Expert debunks the 'curse of the rainbow jersey'
The cycling World champion is significantly less successful during the year when he wears the rainbow jersey than in the previous year, but this is not due to a curse, as many believe, according to a study in the Christmas issue of The BMJ.
The "rainbow" jersey is worn by the current cycling World champion (it is white, with bands of blue, red, black, yellow and green across the chest), explains Thomas Perneger at Geneva University Hospital, Switzerland.
Many cyclists believe that the World champion will be afflicted with all manner of misery while wearing the jersey- injury, disease, family tragedy, doping investigations, even death - but especially a lack of wins.
Theories include the "spotlight effect" (people notice when a champion loses), the "marked man hypothesis" (the champion, who must wear a visible jersey, is marked closely by competitors), and "regression to the mean" (a successful season will be generally followed by a less successful one - the phenomenon of 'averaging out' in statistics).
So Dr Perneger decided to test to what extent these theories are supported by racing results of cycling champions.
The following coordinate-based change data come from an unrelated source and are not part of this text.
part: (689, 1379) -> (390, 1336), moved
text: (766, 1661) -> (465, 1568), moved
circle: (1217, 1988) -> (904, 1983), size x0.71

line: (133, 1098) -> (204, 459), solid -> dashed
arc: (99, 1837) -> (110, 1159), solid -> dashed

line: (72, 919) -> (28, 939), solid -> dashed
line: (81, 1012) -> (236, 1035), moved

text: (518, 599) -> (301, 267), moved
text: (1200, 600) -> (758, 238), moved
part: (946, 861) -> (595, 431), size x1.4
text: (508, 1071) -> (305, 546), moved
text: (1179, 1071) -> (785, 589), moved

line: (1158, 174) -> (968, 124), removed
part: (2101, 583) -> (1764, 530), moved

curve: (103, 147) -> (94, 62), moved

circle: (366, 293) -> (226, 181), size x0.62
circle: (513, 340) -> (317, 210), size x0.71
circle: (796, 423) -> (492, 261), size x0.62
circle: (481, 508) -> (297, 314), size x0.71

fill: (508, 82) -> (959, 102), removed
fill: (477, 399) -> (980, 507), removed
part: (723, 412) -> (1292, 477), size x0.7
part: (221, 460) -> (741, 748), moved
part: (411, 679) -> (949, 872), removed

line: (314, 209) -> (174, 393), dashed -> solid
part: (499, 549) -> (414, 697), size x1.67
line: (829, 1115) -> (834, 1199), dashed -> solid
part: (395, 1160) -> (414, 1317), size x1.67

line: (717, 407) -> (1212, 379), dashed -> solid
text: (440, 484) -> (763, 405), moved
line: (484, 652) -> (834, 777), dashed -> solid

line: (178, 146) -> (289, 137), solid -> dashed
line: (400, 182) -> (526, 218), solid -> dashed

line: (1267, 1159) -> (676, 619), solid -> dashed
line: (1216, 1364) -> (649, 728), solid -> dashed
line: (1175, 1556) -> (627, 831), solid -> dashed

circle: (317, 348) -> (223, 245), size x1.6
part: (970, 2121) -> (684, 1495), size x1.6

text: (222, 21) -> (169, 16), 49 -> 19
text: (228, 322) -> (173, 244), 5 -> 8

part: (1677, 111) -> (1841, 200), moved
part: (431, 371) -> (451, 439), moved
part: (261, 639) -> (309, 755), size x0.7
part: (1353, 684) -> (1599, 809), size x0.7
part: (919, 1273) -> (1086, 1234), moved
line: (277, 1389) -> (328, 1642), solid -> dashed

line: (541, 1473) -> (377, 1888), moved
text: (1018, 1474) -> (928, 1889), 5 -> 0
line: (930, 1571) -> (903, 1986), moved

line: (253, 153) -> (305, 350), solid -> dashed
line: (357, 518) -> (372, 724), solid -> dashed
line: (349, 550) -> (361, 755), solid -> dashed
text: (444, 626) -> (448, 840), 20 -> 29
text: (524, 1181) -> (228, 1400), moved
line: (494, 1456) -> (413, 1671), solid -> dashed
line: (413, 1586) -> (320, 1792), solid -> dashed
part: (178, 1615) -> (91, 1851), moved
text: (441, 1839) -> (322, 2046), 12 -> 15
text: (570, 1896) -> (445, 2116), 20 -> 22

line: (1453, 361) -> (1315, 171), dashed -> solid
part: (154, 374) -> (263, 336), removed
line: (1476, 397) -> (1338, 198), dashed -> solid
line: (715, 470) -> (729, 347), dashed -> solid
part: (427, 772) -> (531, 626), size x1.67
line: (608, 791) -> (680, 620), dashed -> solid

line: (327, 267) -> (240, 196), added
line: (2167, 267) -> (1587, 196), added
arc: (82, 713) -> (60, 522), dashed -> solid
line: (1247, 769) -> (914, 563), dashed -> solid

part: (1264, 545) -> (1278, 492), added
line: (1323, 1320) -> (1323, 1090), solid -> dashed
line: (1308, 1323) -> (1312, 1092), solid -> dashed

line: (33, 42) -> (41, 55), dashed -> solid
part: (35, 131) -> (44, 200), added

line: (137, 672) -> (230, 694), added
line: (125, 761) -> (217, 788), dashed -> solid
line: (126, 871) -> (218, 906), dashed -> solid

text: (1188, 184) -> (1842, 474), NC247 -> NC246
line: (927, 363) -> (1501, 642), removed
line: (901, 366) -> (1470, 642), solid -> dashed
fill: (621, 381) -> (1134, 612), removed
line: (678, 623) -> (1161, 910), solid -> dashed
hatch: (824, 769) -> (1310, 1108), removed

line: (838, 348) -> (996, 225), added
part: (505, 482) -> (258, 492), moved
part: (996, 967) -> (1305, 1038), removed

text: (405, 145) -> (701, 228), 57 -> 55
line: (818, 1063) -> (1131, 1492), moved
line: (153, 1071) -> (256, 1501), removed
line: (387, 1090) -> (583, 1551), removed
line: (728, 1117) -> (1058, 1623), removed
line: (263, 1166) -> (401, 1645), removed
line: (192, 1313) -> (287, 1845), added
He identified winners of the Union Cycliste Internatinale mens' World championship road race or the Tour of Lombardy from 1965 to 2013.
He then analysed the number of professional wins per season in the year when the target race was won (year 0), and in the two following years (year 1 and 2); the World champion wears the rainbow jersey in year 1.
On average, he found that World champions registered 5.04 wins in year 0, 3.96 in year 1, and 3.47 in year 2; meanwhile winners of the Tour of Lombardy registered 5.08, 4.22 and 3.83 wins.
A mathematical model revealed that the baseline year accrued more wins than the other years, but the year in the rainbow jersey did not differ significantly from other cycling seasons.
Dr Perneger concludes that the cycling World champion "is significantly less successful during the year when he wears the rainbow jersey than in the previous year, but this is best explained by regression to the mean, not by a curse."
He notes that mistaking regression to the mean for the effect of treatment is is also a common error made by doctors and patients.